GIVEN TEXT

Mason talked about how she become passionate about data science. She defined a data scientist as a professional role to combine multiple capabilities: math, statistic, coding ability to build infrastructure, and communication domain knowledge, everything they need to know to go to talk someone who has a problem. A data scientist works on analytical problems. She said technology is changing rapidly, and people's adaption of technology is growing faster. One of the interesting parts of her talk was about predicting the future. She said, "predicting the future is hard", then showed a picture for people from the past imagining the future.

At the second part of the talk, she talked about her company, Fast Forward labs, which started in 2014, to introduce a new method for applied research. They focus on innovation opportunities through data and algorithms. FF sits in the middle of three communities: established companies, startups, and academic research. What makes a machine intelligence technology interesting?
  1. A theoretical breakthrough 
  2. A change of economics 
  3. A capability becomes a commodity (ex: Hadoop
  4. a) Wikipedia: new data is available b) data is made useful 
Mason ended her talk with thanking everyone who helped her, then she gave the audience a piece of advice: "If you are at the beginning of your career and you are thinking of where you might end up, you need to know that my first GHC was in 2002, and I was a shy quiet student who mostly sit in the back in every talk and shy to ask a question. But it is amazing to be in this room today with so many people who have affected my career".

[Stored items from a collection]

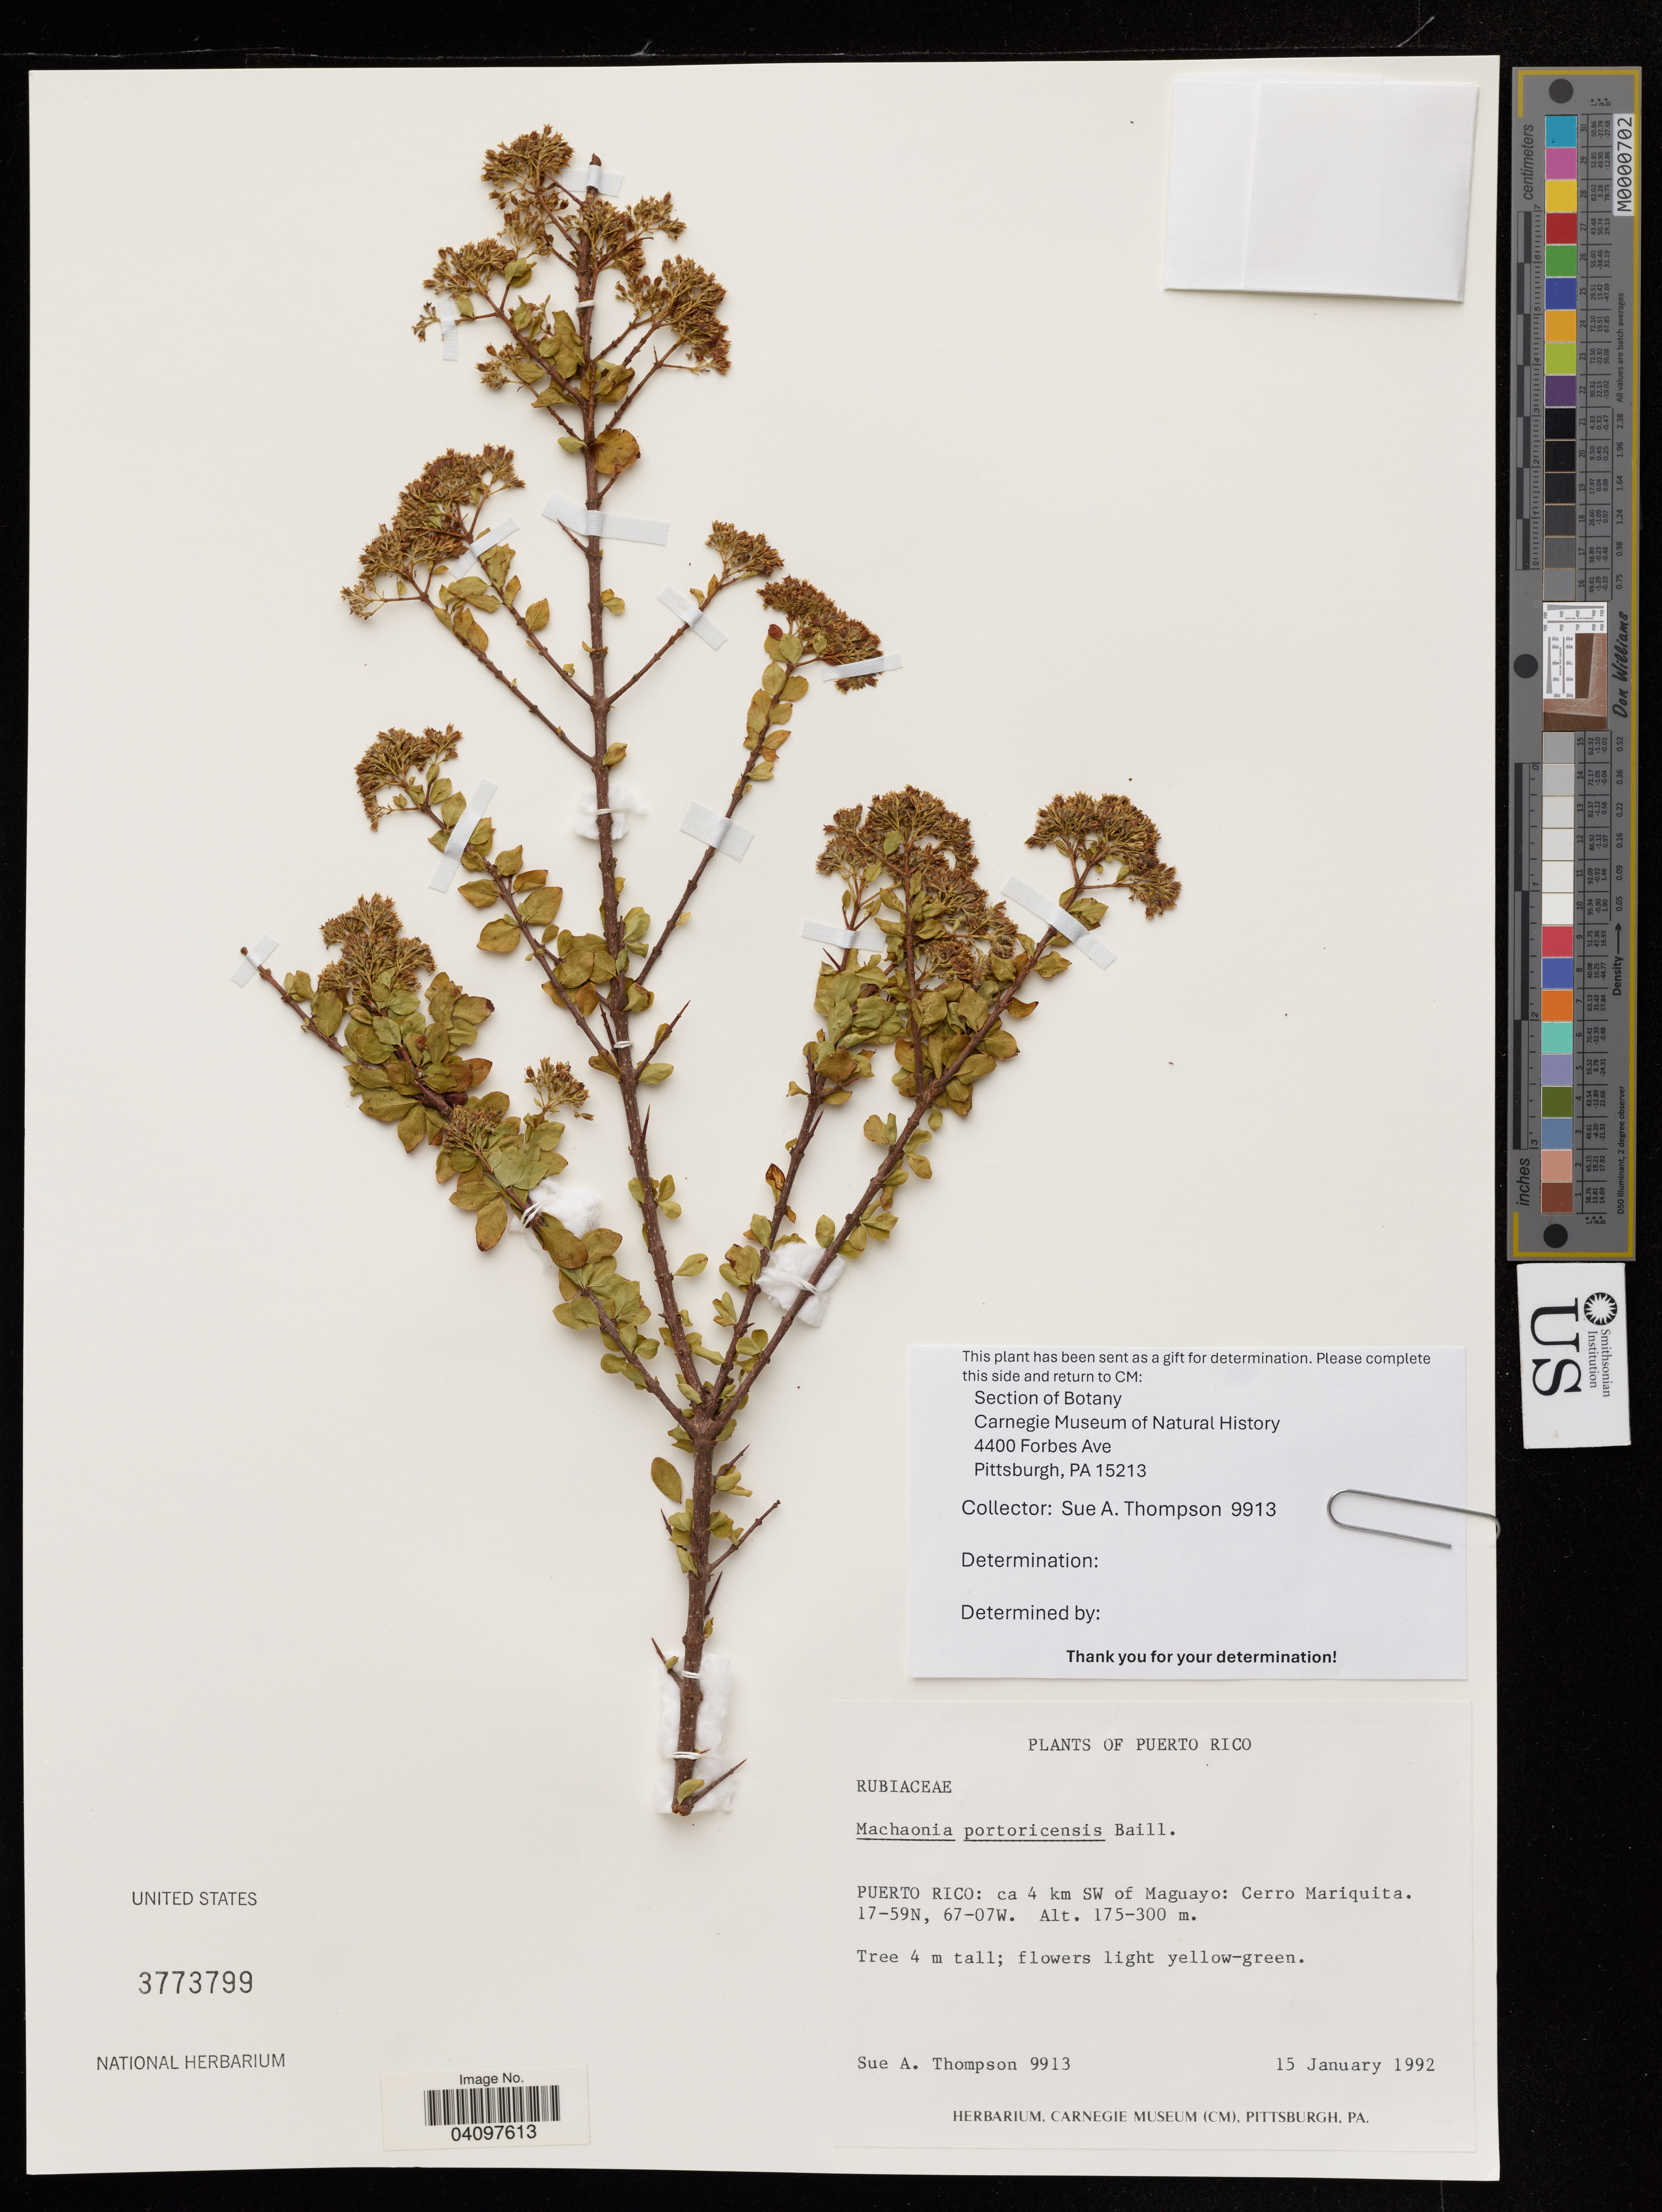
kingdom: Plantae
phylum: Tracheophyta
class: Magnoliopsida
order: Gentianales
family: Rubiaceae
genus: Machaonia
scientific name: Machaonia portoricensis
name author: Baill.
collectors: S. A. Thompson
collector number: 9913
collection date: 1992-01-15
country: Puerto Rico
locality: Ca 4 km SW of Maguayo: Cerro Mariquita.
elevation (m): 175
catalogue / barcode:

YOUR TASK
Please carry the account of Mason's data science talk further, picking up after its final sentence.

FINAL RESULT
At the end of the keynote, the 2015 Technical Leadership ABIE Award was given to Lydia E. Kavraki, the Noah Harding Professor of Computer Science and professor of Bioengineering at Rice University.

After the keynote, I attended the "CRA-W Early Career: The Tenure Process" session by Julia Hirschberg from Columbia University and Joan Francioni from Winona State University. The session and tenure process, i.e., research, teaching, service, expectations of department, annual reviews, letter writers, and the typical process. The speakers gave advice and tips on understanding the requirements/expectations of your institution, such as, have an overall teaching plan/goals, do not be hard or too easy. They also gave tips regarding collaboration: the successful collaboration is a multiplier; you can achieve more than you can on your own and the unsuccessful collaboration can be a negative multiplier; waste times, stressful, creates hard feelings.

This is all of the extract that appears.